Frauen haben ein signifikantes neuromuskuläres Ungleichgewicht zwischen der vorderen und hinteren Oberschenkelmuskulatur. Das heisst: Frauen können weniger schnell die hintere Oberschenkelmuskulatur ansteuern, also jene Muskulatur, die neben dem vorderen Kreuzband die Verschiebung des Schienbeins nach vorne verhindert. Des Weiteren haben Frauen eine verminderte Kraft der seitlichen Gesässmuskulatur (Hüftabduktoren/-aussenrotatoren). Diese Muskulatur ist wichtig bei der Stabilisierung des Knies und somit der Kontrolle der Beinachse. Sie ist im Wachstum, oft auch bei erwachsenen Breitensportlerinnen, relativ zum Körpergewicht geringer als beim Mann.
Die Technik bei Landungen ist ebenfalls ein Risikofaktor. Frauen haben meist ein weniger vorteilhaftes Bewegungsmuster als Männer. Sie landen in einem eher höheren Kniewinkel (wenig gebeugtes Knie) mit flachem Fuss und aufrechterem Oberkörper, was zur Folge hat, dass nicht die gesamte Oberschenkelmuskulatur das Knie optimal stabilisiert.

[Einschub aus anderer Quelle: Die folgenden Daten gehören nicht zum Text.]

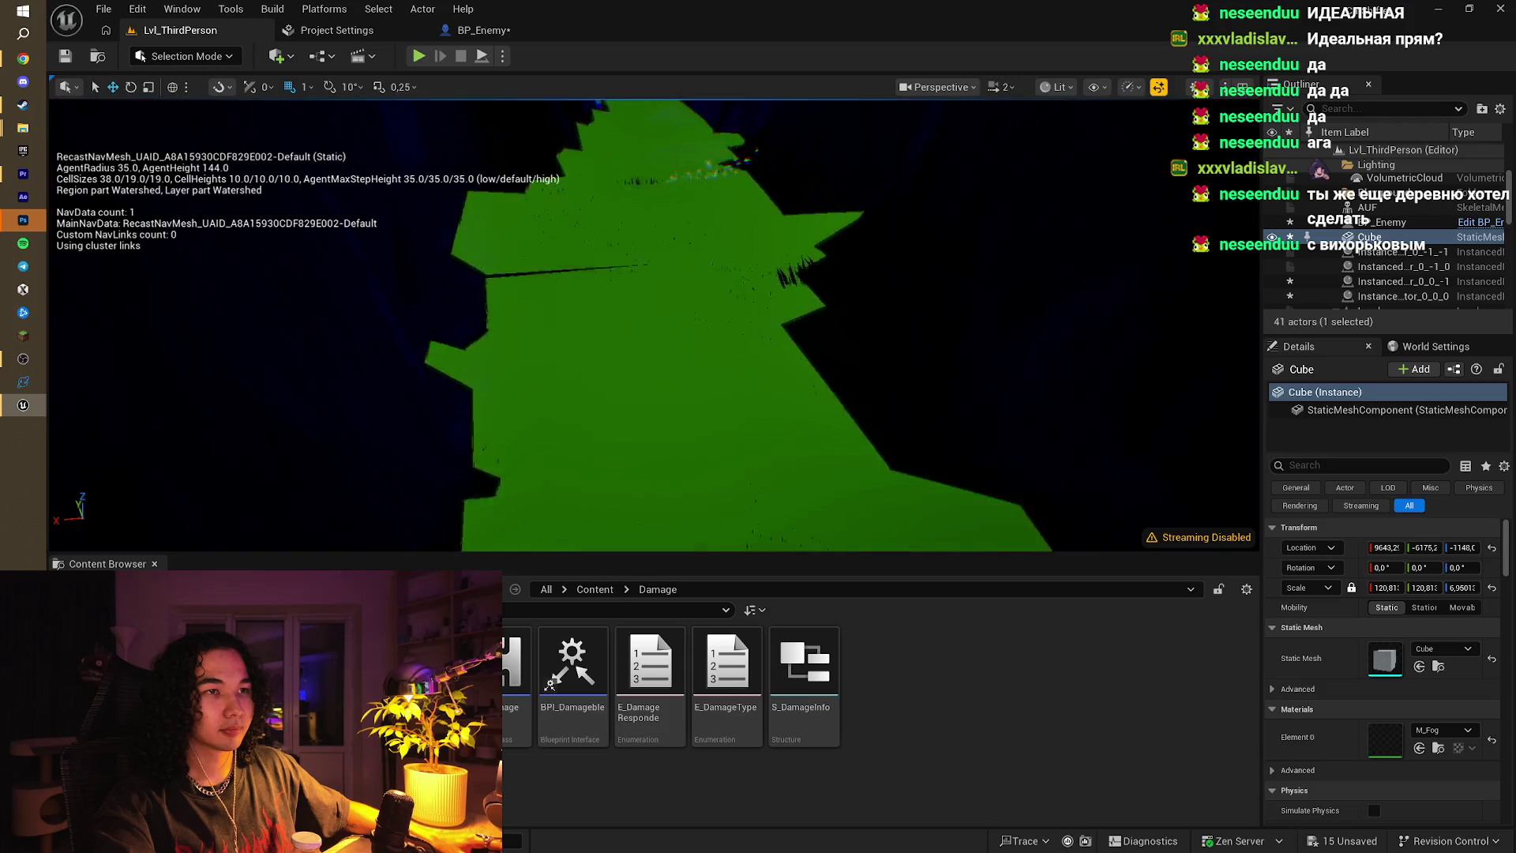
pyautogui.press('w')
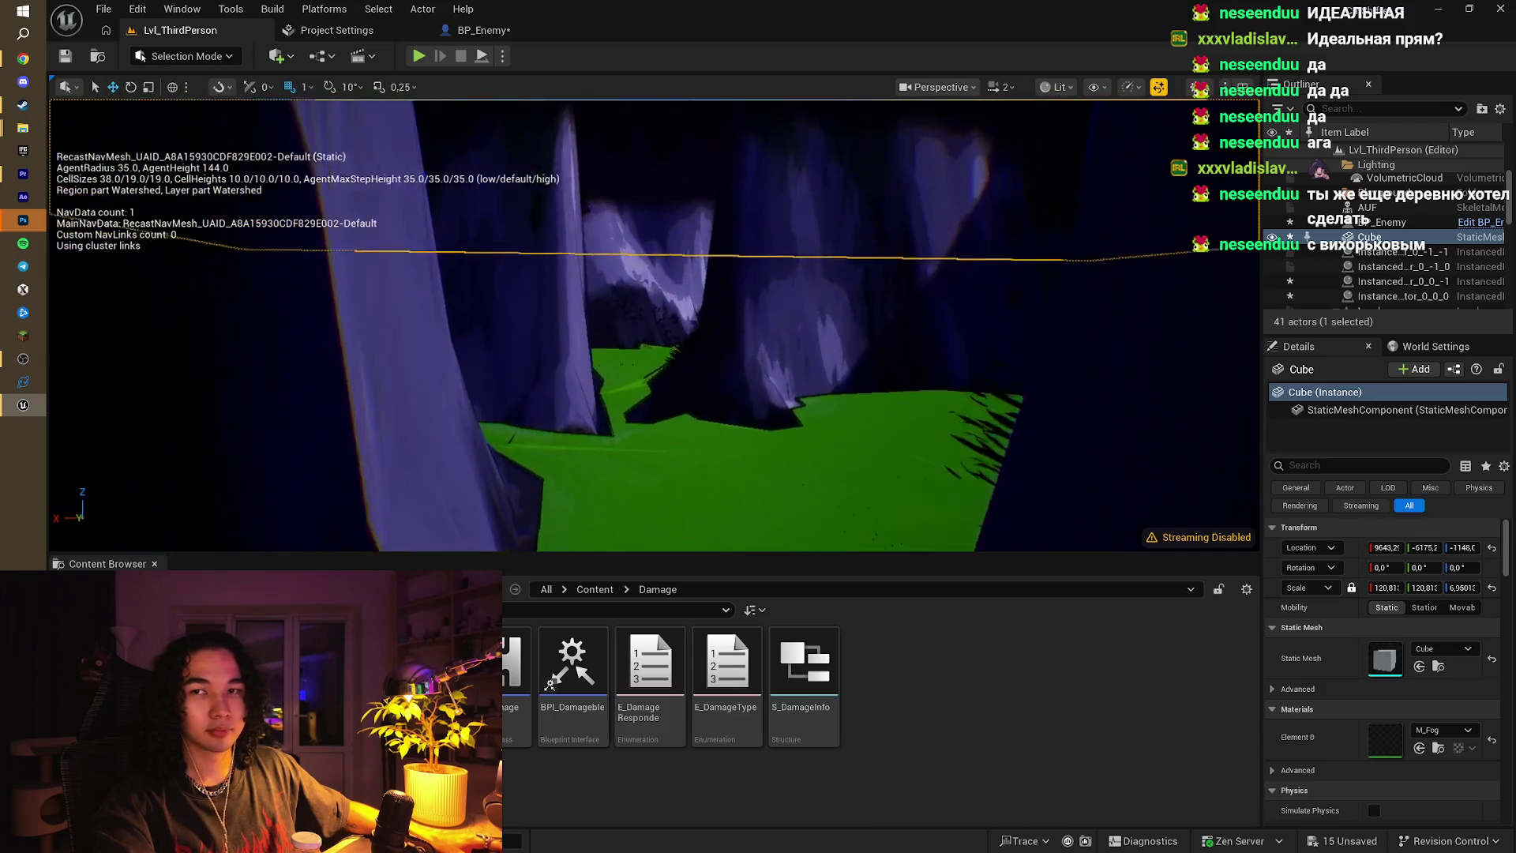
pyautogui.press('w')
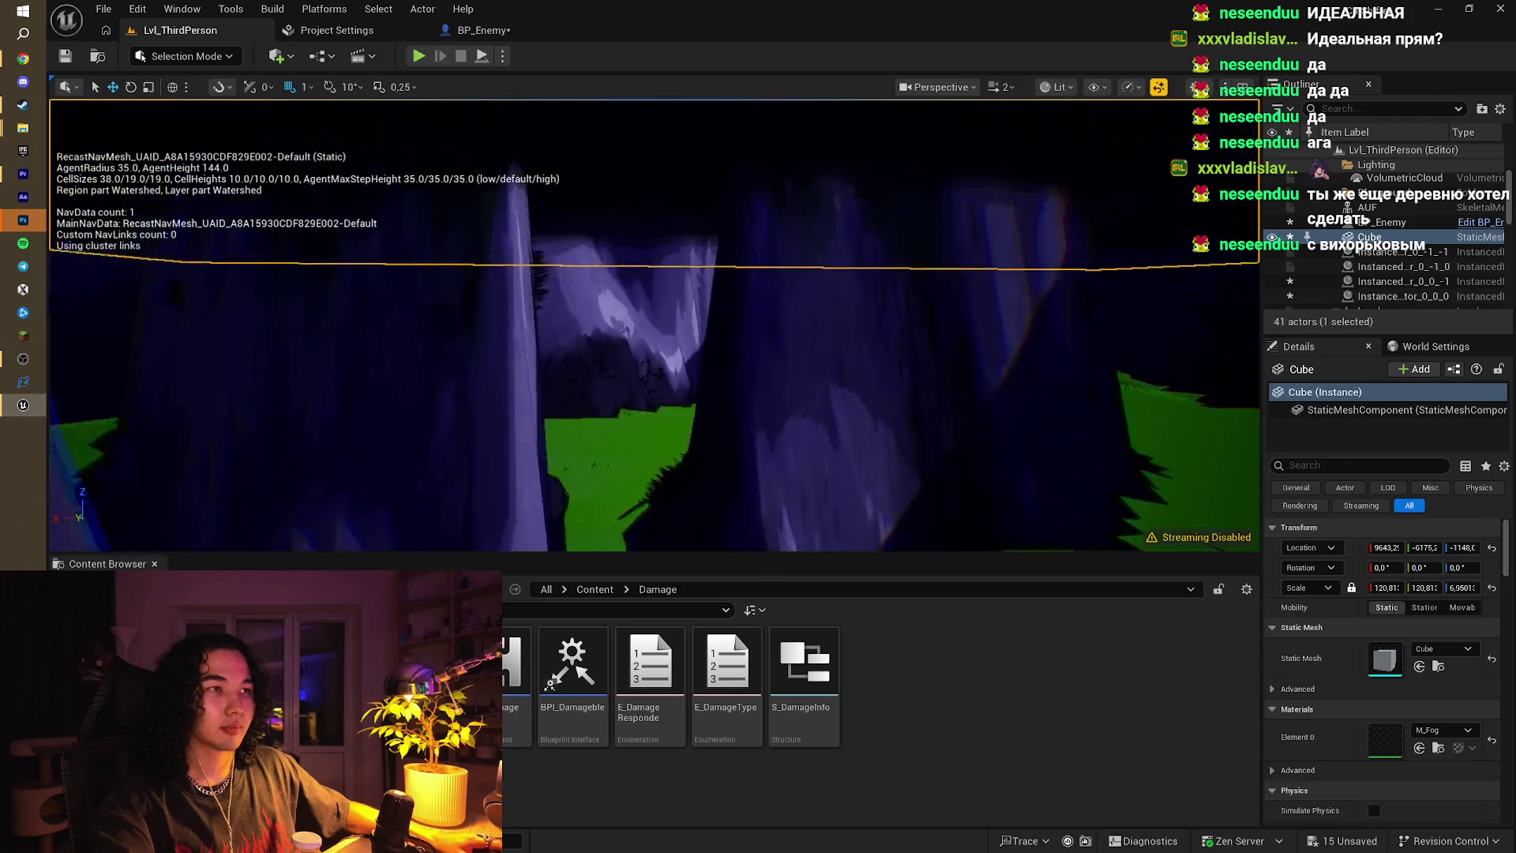
pyautogui.press('w')
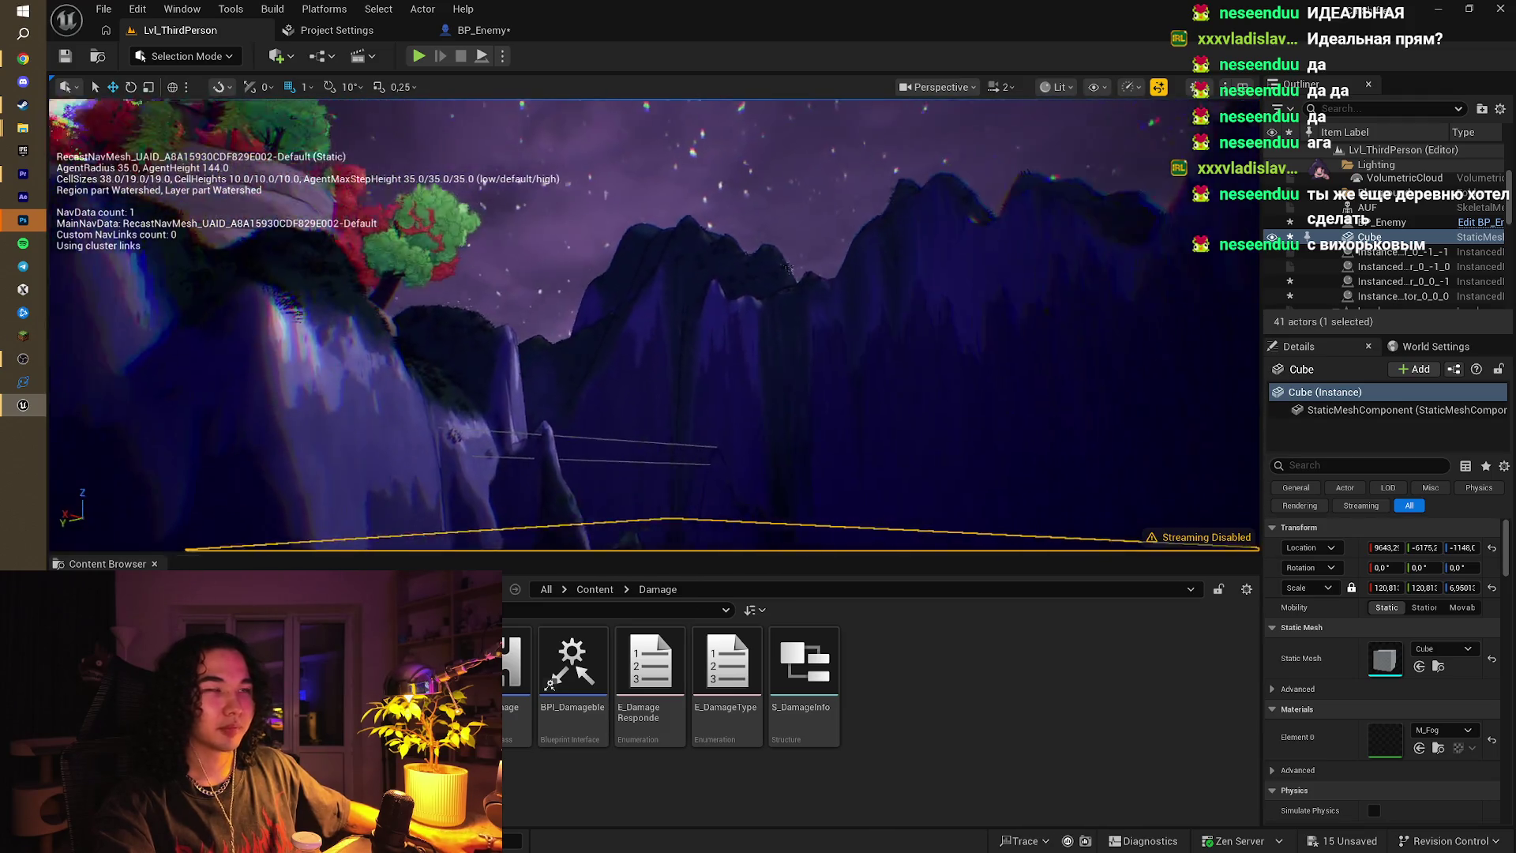
pyautogui.press('w')
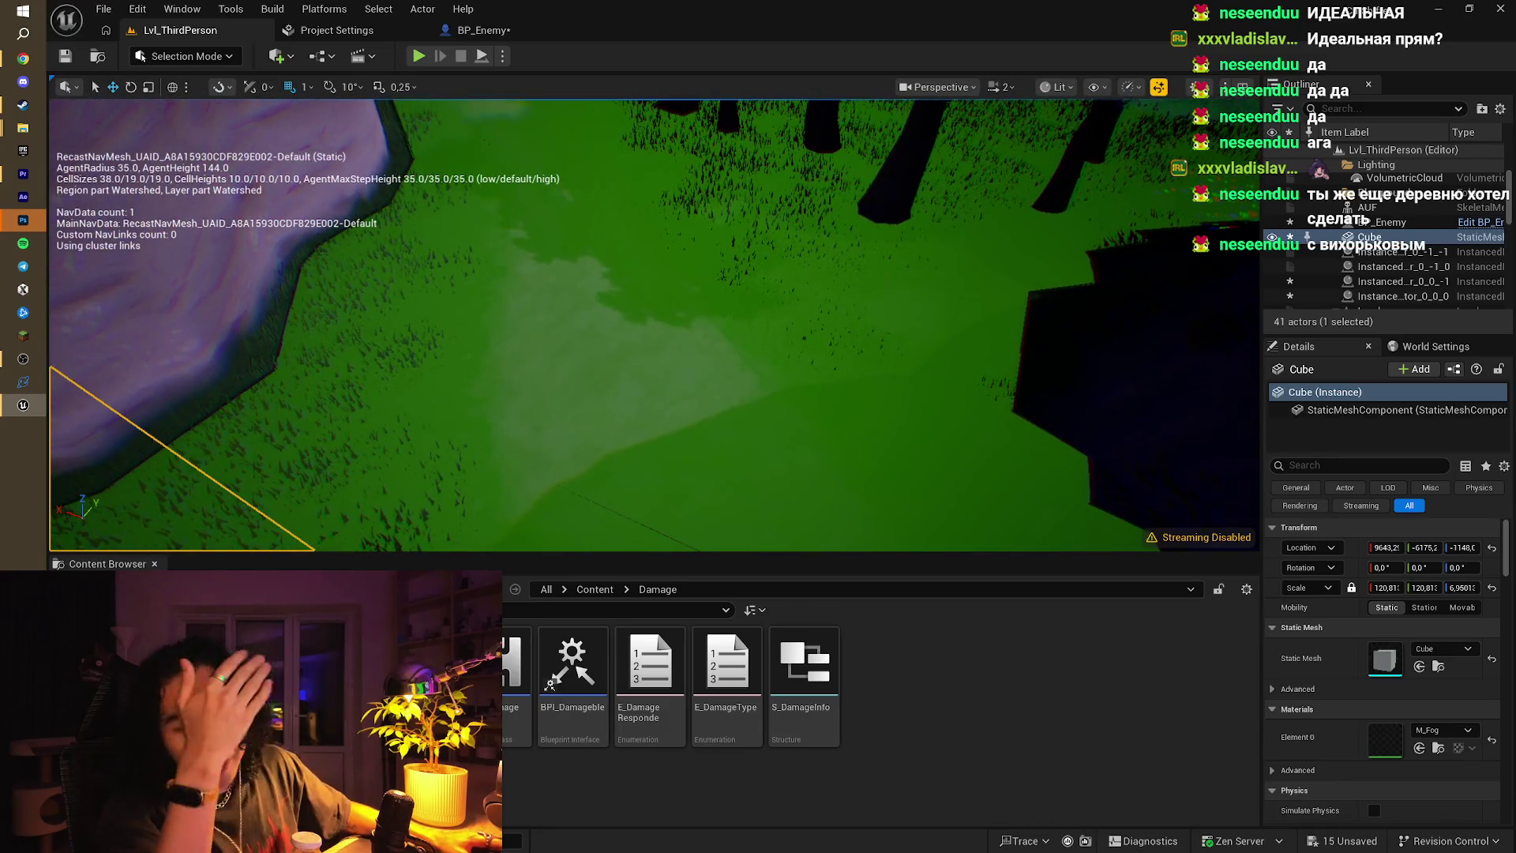
pyautogui.press('w')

Weiter beeinflussen Hormone die Verletzungsanfälligkeit. Aktuelle Studien, die untersuchten, in welcher Zyklusphase das vordere Kreuzband anfälliger auf Verletzungen ist, lassen jedoch noch keine definitive Aussage zu. Erkenntnisse der Einflüsse des weiblichen Zyklus auf die neuromuskulären Funktionen lassen aber Vermutungen anstellen. Es konnte gezeigt werden, dass die Kraft der vorderen Oberschenkelmuskulatur in Abhängigkeit vom Zyklus deutlichen Schwankungen unterliegt. Sie ist zum Zeitpunkt der Ovulation signifikant höher als in der Follikel- und Lutealphase (siehe Abb. rechts). In Bezug auf die Ermüdbarkeit des Muskels wurde ein weiterer Unterschied bestätigt. Diese ist in der Lutealphase signifikant geringer als während anderer Zyklusphasen. Die zyklusabhängigen Schwankungen der Kraft und der muskulären Ermüdbarkeit konnten bei Frauen, die eine orale Kontrazeption einnehmen, nicht nachgewiesen werden. Die Ergebnisse stützen die These, dass der weibliche Zyklus einen Einfluss auf die Verletzungsanfälligkeit des vorderen Kreuzbandes haben könnte.